§ **DATA SUPPLIED**:
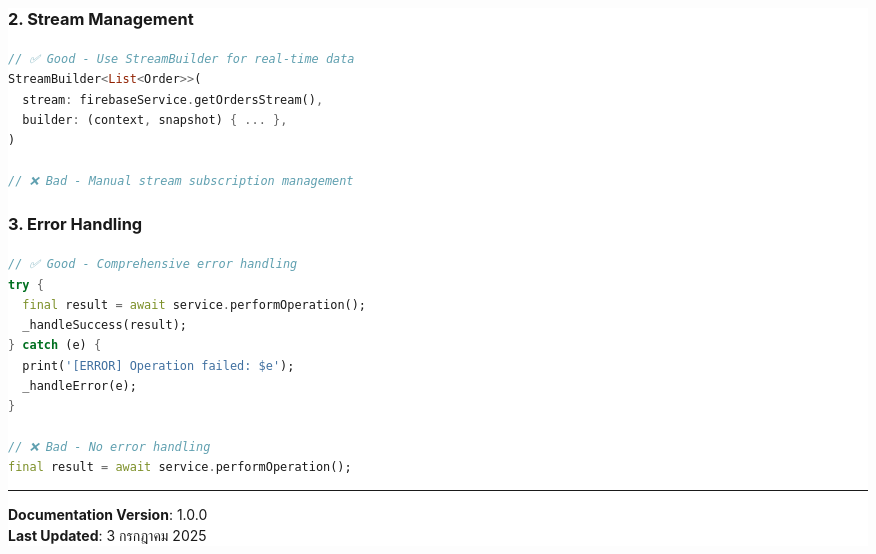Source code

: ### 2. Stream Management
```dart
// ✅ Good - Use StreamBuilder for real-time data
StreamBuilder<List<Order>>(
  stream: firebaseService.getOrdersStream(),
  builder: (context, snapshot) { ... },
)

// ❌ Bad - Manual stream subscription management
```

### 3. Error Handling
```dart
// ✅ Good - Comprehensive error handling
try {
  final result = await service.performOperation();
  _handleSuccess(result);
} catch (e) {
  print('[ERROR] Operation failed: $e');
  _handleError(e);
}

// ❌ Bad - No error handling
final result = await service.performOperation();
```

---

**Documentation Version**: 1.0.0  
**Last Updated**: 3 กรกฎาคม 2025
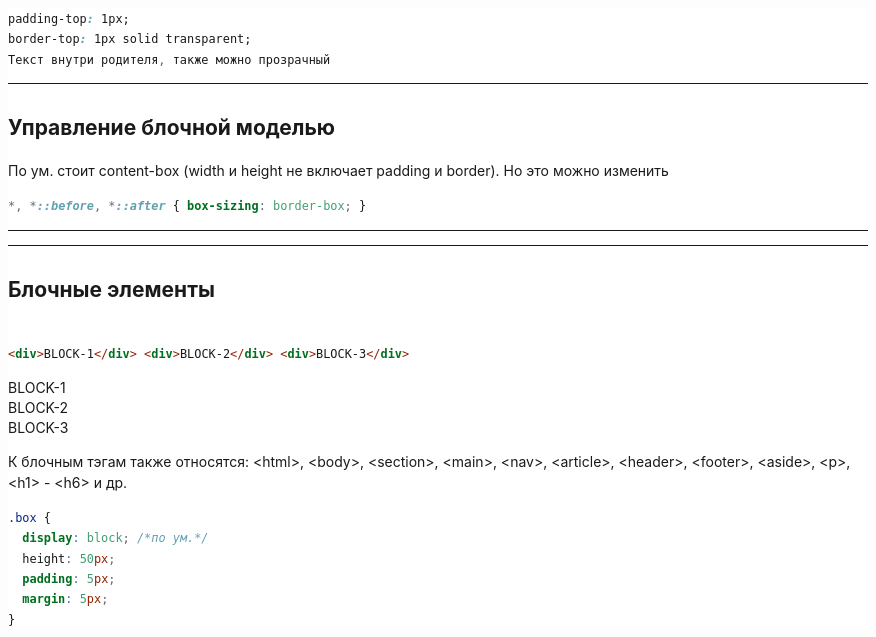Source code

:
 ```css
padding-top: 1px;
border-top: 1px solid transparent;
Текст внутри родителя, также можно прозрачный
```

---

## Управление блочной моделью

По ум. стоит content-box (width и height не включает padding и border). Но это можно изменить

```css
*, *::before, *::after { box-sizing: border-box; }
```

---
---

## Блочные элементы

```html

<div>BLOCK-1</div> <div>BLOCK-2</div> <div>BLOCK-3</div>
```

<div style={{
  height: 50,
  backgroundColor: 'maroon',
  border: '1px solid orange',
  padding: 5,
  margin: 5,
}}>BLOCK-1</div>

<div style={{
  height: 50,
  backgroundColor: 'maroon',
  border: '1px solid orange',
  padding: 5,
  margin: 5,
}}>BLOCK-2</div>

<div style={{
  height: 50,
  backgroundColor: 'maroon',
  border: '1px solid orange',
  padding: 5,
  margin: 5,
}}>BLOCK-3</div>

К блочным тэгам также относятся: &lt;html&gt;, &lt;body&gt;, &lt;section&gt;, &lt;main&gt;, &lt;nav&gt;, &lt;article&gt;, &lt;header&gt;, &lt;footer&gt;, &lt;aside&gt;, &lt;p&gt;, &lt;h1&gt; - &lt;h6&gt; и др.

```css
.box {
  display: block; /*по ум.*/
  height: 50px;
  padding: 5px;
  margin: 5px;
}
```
==
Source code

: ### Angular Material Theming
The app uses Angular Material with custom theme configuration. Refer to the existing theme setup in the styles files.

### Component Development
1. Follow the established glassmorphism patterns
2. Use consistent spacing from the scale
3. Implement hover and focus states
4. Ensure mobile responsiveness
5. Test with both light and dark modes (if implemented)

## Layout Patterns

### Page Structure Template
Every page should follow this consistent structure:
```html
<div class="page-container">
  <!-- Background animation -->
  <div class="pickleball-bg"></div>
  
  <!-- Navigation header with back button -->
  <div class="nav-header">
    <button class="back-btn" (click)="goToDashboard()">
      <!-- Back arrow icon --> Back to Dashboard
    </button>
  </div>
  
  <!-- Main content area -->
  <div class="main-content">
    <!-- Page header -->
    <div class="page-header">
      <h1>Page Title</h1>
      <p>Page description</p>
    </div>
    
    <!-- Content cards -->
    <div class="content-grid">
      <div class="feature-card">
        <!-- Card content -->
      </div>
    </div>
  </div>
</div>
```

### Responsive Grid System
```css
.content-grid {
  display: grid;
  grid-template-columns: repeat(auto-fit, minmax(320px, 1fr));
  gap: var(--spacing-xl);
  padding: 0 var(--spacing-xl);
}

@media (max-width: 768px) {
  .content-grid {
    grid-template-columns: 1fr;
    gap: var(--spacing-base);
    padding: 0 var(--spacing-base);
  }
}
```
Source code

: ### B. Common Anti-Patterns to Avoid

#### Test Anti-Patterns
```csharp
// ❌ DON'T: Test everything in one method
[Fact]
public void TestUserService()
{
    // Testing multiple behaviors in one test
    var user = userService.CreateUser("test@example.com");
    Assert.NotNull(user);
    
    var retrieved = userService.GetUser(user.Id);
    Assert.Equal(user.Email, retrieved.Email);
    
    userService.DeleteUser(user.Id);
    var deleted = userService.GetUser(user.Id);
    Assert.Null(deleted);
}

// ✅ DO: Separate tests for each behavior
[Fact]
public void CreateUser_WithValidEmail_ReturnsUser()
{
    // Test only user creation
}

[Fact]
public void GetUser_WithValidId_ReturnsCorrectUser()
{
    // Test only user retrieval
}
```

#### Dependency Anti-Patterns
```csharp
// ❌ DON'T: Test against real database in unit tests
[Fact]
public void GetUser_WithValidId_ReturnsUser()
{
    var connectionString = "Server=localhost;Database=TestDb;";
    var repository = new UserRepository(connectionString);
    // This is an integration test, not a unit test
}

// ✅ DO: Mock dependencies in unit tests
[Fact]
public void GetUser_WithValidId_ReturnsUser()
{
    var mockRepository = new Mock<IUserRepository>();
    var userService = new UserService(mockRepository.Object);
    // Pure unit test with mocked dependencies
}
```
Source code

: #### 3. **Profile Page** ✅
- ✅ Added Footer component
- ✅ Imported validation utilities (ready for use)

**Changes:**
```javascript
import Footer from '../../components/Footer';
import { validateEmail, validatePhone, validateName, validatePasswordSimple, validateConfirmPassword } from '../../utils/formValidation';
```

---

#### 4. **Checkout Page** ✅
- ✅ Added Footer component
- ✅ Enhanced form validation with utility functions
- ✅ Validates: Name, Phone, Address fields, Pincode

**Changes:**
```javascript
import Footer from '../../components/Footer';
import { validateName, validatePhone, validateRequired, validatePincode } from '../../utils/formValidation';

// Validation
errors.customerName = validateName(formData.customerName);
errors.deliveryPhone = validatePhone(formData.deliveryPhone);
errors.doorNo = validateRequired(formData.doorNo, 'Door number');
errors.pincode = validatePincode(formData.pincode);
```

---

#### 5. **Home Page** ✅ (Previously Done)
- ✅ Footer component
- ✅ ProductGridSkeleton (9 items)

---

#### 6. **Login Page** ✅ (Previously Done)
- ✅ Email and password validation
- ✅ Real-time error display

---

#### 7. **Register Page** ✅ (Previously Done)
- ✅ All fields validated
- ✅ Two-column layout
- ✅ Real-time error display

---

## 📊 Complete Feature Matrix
...
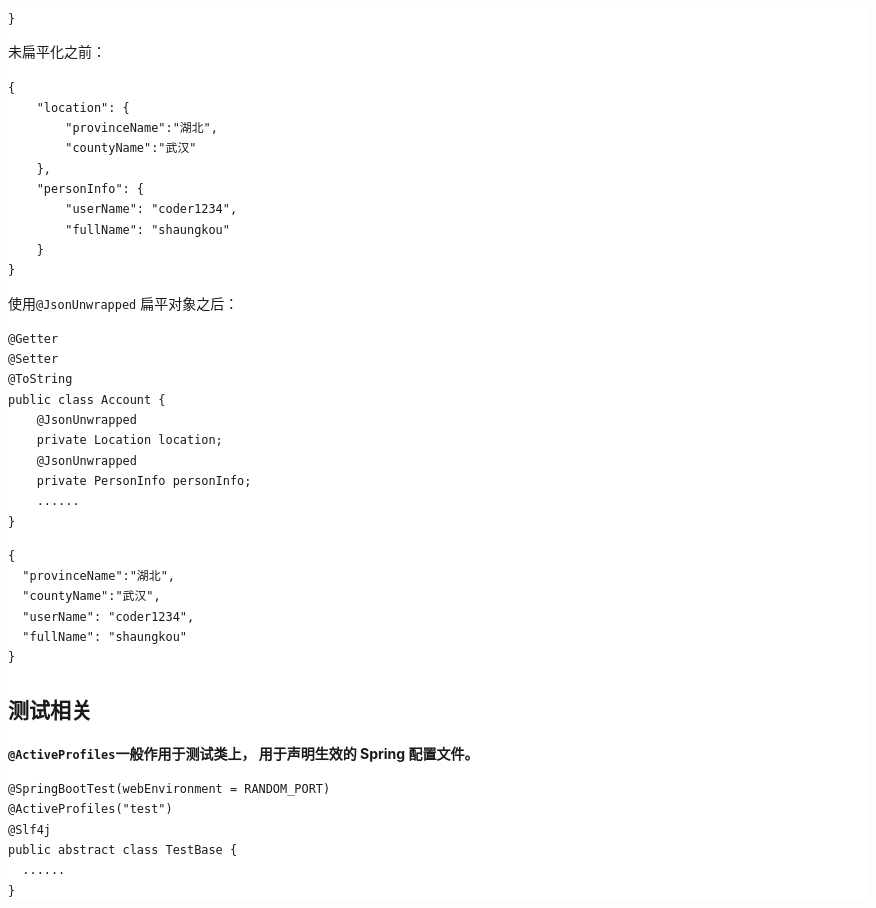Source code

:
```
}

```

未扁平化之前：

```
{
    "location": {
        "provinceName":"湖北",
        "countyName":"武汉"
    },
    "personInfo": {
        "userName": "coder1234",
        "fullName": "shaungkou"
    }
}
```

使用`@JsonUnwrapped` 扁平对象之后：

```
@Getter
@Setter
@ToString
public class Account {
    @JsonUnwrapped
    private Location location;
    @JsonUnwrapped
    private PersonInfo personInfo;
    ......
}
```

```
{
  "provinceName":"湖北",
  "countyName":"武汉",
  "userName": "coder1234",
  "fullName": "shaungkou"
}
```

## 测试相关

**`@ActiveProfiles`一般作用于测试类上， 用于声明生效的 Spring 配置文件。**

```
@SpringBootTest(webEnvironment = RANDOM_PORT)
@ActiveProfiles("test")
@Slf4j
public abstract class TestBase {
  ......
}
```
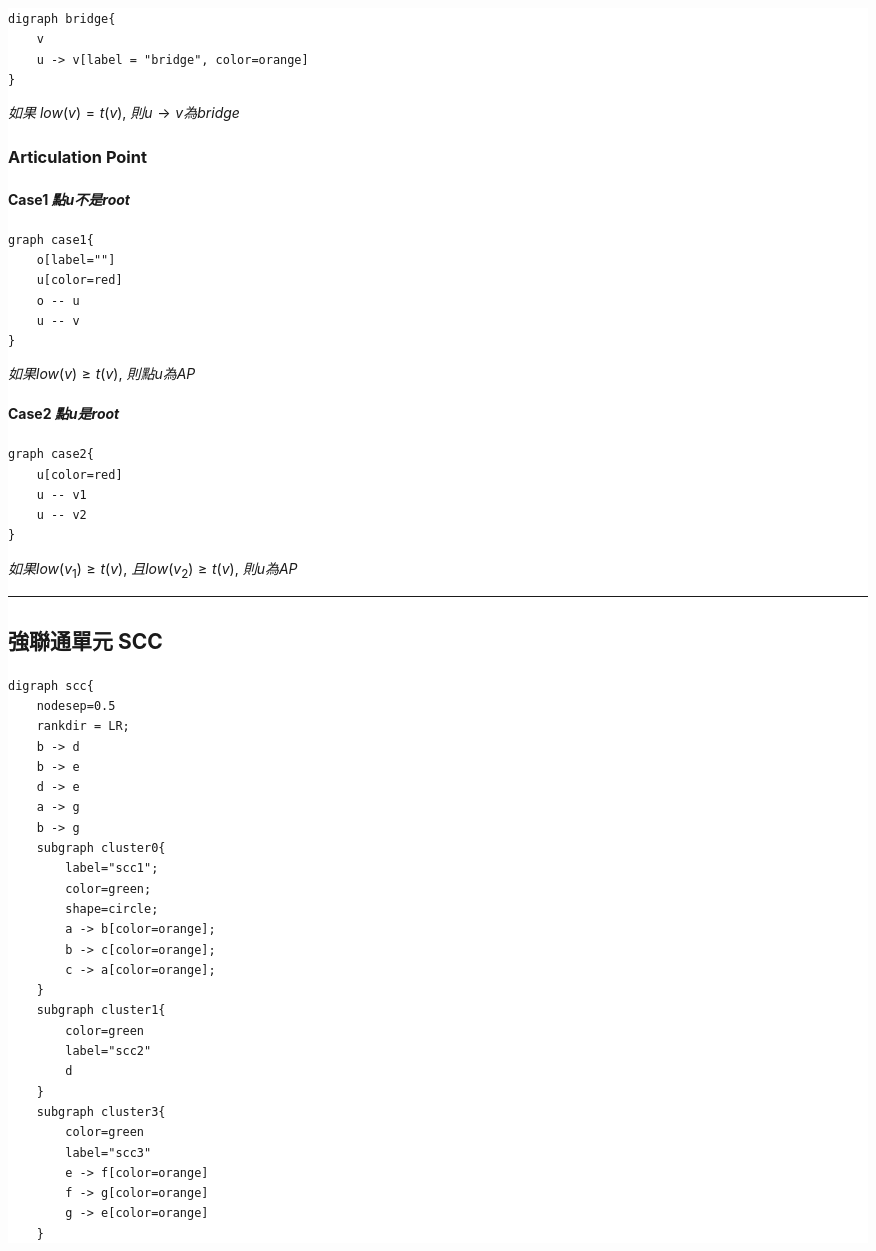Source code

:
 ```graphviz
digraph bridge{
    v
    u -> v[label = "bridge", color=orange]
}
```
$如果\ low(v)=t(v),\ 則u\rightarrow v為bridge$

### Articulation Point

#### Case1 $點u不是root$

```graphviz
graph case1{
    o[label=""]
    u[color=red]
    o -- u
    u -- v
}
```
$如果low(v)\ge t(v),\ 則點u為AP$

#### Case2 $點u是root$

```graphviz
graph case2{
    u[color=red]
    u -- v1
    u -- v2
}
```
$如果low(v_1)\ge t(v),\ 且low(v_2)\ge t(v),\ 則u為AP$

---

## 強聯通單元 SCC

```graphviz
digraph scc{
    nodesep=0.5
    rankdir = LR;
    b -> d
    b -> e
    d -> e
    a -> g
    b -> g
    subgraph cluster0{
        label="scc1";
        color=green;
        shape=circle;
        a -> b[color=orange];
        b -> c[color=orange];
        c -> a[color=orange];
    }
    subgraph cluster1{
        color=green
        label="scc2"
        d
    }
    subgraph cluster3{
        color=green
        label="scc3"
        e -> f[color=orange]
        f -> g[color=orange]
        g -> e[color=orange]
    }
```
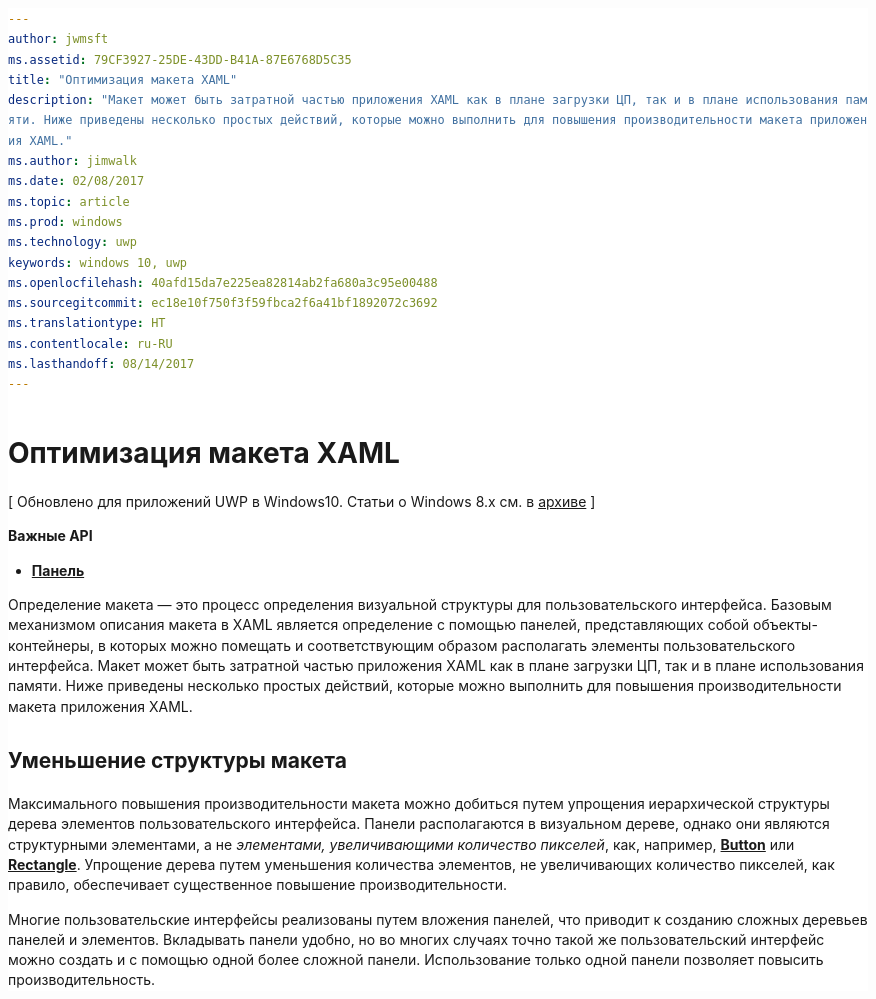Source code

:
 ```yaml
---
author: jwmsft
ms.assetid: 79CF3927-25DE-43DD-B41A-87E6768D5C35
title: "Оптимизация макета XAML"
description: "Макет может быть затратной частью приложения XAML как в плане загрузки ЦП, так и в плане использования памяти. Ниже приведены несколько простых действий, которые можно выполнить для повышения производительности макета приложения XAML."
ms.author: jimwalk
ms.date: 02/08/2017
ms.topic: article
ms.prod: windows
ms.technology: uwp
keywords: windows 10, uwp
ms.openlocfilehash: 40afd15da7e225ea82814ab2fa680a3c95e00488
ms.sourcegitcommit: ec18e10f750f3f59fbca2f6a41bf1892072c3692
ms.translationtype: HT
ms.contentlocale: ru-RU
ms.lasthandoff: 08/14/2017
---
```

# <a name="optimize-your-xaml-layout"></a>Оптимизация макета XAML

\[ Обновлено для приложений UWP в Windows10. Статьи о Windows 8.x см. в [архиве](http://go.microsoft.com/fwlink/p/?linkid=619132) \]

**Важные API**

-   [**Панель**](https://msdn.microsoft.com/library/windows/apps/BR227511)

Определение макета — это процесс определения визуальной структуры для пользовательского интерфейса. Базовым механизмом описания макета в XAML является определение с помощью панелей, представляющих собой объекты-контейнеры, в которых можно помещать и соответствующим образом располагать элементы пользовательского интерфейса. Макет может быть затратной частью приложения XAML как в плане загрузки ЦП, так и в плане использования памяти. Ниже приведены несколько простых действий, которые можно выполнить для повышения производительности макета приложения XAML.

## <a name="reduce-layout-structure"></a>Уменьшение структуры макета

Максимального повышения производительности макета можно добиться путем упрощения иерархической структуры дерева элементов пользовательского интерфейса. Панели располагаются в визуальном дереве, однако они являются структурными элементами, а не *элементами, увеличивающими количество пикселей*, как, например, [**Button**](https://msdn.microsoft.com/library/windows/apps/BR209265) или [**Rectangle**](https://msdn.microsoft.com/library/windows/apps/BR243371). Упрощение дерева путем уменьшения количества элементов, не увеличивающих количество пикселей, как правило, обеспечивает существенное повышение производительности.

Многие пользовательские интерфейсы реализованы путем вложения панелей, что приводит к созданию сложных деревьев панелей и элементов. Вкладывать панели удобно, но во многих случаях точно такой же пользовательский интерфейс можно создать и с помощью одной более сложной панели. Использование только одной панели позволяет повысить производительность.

§ **EXERCISE**:
For each line of the data that has the word "private", report that line.

§ **WRITTEN SOLUTION**:
    private Location location;
    private PersonInfo personInfo;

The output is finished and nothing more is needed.